Cosy up with reading recommendations this winter from our London Library Ambassadors, Harriet Evans, Rachel Holmes, Suzannah Lipscomb, John O'Farrell, Neil Pearson and Charles Saumarez Smith. Titles range from 19th Century gothic horror to a debut exploring modern womanhood, intertwined with fairytales and myths. Explore most titles available on Catalyst.
Harriet Evans
About a year ago at my mother’s extremely jolly birthday party old family friend of my parents' recommended The Transylvanian Trilogy by Miklós Bánffy. I did not retain this information, in part due to the fact Banffy's name was unknown to me but also let’s be honest due to the jolliness of the party. But last weekend a friend came to visit and happened to mention she’d absolutely raced through They Were Counted, the first in the trilogy and I remembered the conversation of the previous summer, went out and bought it (in a beautiful new reissued jacket) the same day. Gosh I am enjoying it so much. It’s set in Hungary at the turn of the last century, a world full of ideals, art, young people, lavish parties and castles and old-fashioned customs. It’s spry and sharp and vast at the same time, rather like the Forsyte Saga and I am racing through it. It’s the perfect book to curl up with at Christmas and I am impatient to start Book 2.
Rachel Holmes
On Cats by Doris Lessing
‘Human and cat, we try to transcend what separates us.’ Doris Lessing’s On Cats abounds beguiling characters - Grey Cat, El Magnifico and Rufus The Survivor; but as every feline knows, this clear eyed and unsentimental curl-up-and-read-in-a-single-sitting classic is about the human longing to share a language.

——

#### Instruction 1:
Could you return the lines of the records below word for word, leaving the pictures out?

——

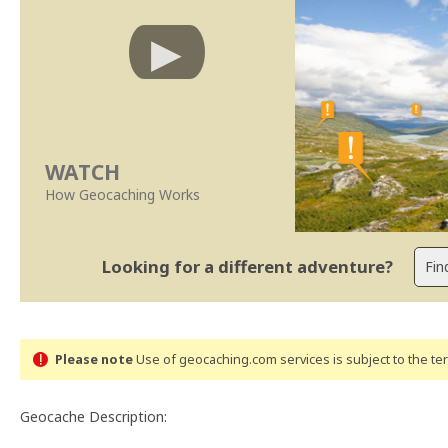
WATCH
How Geocaching Works
Looking for a different adventure?
Please note
Use of geocaching.com services is subject to the t
Geocache Description:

——

#### Instruction 2:
Can you resume the winter reading recommendations above, picking up right after their last sentence?

#### Exercise output 1:
WATCH
How Geocaching Works
Looking for a different adventure?
Please note
Use of geocaching.com services is subject to the t
Geocache Description:

#### Exercise output 2:
Suzannah Lipscomb
Richard Flanagan’s Question 7 – a moving and urgent combination of memoir, history, biography and musings on life. It is a book that has changed me.
Laura Cumming’s Thunderclap – part memoir, part exquisitely written meditation on the 17th-century Dutch art and the act of seeing. A glorious book.
Both unfurl with such skill that one is left gasping on the last pages.
And, finally, if I just wanted to sink into an old and familiar novel, I’d return to C.S. Lewis, The Voyage of the Dawn Treader or Dorothy L. Sayers’, Gaudy Night.
John O’Farrell
Hero by Katie Buckley
I read this because Kate had been one of the emerging writers at The London Library that I had met when she was on the programme. It's a book about a young woman getting a lot of grief from men as she decides whether or not to accept a proposal of marriage – intertwined by all the myths and fairy tales of women being imprisoned, rescued etc. A really impressive debut which I really enjoyed it although I think it might aimed at much younger people than me!
Mrs Palfrey at the Claremont by Elizabeth Taylor
I feel I was a long way behind everyone else in discovering Elisabeth Taylor - maybe I thought people were talking about the actress, and I just couldn’t picture it. Anyway, this is my favourite of hers, which I reread recently. A wonderfully evocative, humorous and sad book about a woman living out her final years in a West London hotel. Funnier than it sounds!
The Story of a Heart by Rachel Heart
A very powerful recent non-fiction hit that deserved all the acclaim it received. As well as an interesting bit of history about how heart transplants were achieved (including a rather macho race to be first) this wonderful book follows the heart of a young girl who was killed in a road accident, as it is offered for transfer to another child. If you can read this book without tears streaming down your cheeks, you are made of much stronger stuff than me.
H is For Hawk by Helen MacDonald
I just saw the wonderful film adaptation of this and it reminded me what a great book it was. A memoir that seems to be about over-coming grief and depression (by acquiring and training a massive goshawk) but it’s really a book about love.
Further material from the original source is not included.